■ **What is needed**
Go over the entries and report the lines where the word "widget" occurs.

■ **Extracted information**
☆ ☆ ☆ ☆ ☆ ☆ ☆

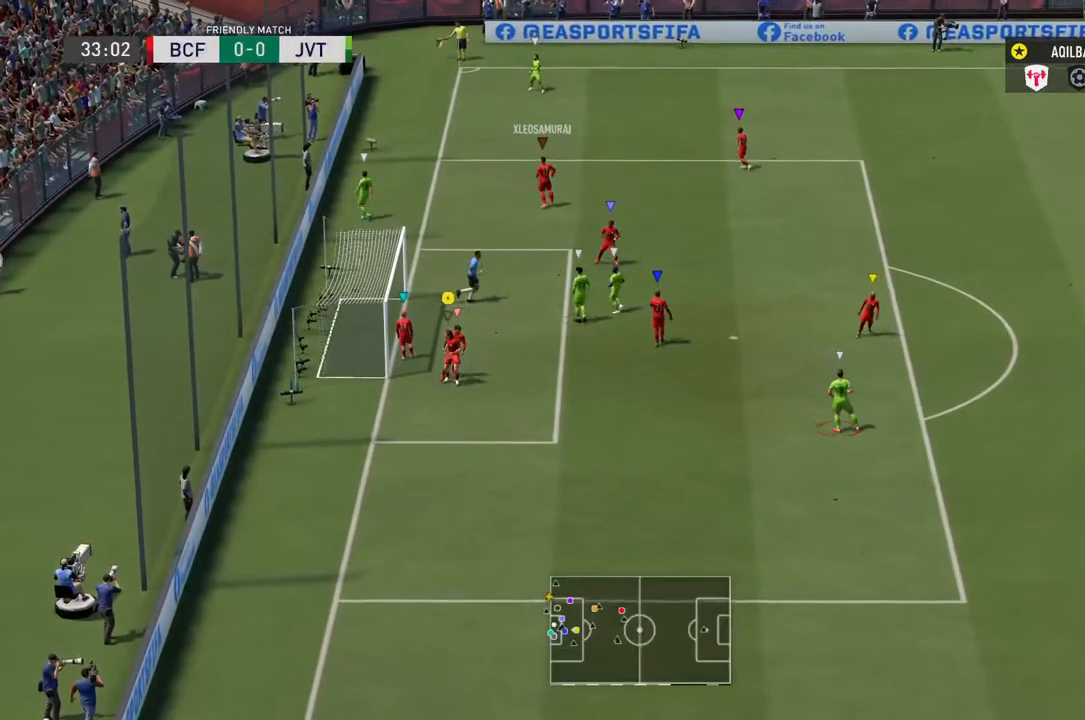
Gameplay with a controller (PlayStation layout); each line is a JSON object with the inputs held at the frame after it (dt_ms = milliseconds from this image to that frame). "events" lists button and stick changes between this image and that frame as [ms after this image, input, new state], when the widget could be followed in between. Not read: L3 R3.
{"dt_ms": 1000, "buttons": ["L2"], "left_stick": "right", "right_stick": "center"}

☆ ☆ ☆ ☆ ☆ ☆ ☆

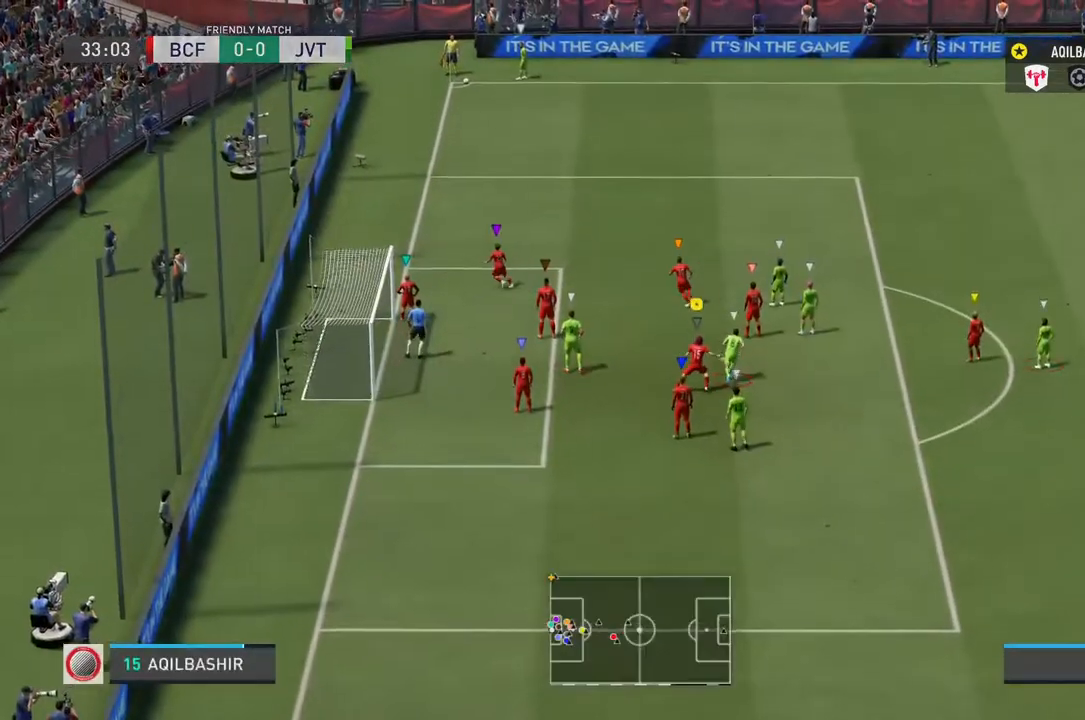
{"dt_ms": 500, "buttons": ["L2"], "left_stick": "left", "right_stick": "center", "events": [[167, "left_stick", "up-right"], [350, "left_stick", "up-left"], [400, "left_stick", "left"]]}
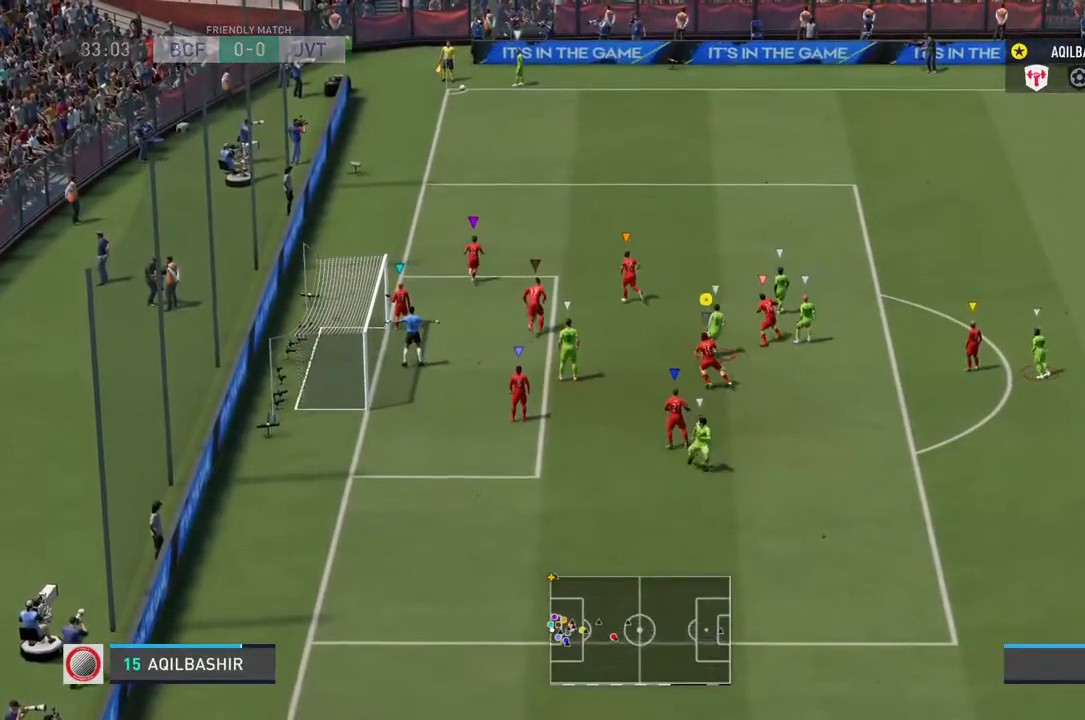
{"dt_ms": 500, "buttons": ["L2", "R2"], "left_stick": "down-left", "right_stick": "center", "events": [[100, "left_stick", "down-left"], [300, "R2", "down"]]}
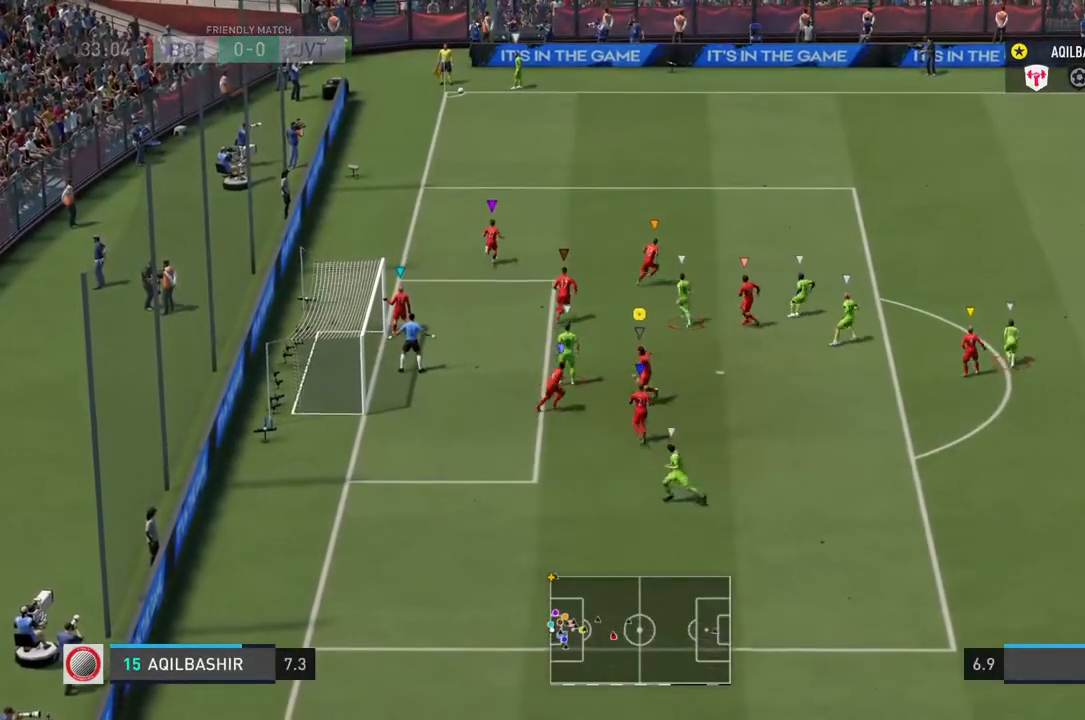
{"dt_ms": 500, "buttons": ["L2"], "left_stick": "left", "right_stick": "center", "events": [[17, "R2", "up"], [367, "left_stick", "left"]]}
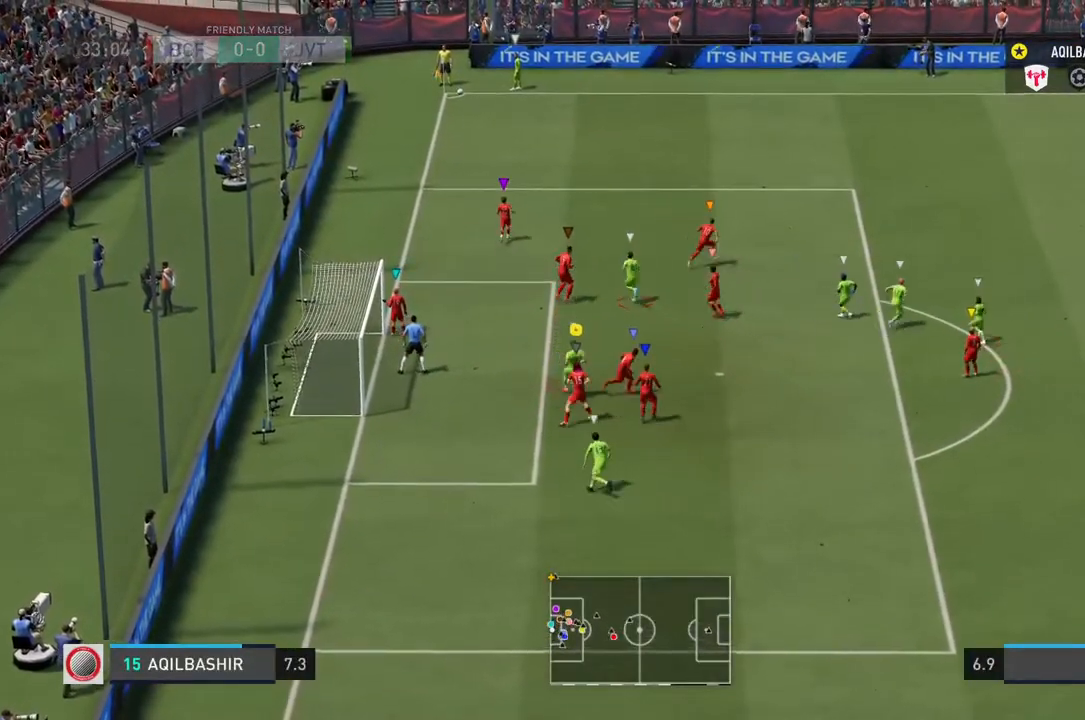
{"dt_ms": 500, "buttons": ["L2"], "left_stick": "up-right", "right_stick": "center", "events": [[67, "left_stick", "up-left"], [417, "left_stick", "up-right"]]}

☆ ☆ ☆ ☆ ☆ ☆ ☆

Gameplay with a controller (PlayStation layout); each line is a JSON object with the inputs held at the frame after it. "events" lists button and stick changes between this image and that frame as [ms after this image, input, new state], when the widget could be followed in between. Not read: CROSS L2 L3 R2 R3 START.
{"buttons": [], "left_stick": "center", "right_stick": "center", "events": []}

☆ ☆ ☆ ☆ ☆ ☆ ☆

■ **Output of the exercise**
Gameplay with a controller (PlayStation layout); each line is a JSON object with the inputs held at the frame after it (dt_ms = milliseconds from this image to that frame). "events" lists button and stick changes between this image and that frame as [ms after this image, input, new state], when the widget could be followed in between. Not read: L3 R3.
Gameplay with a controller (PlayStation layout); each line is a JSON object with the inputs held at the frame after it. "events" lists button and stick changes between this image and that frame as [ms after this image, input, new state], when the widget could be followed in between. Not read: CROSS L2 L3 R2 R3 START.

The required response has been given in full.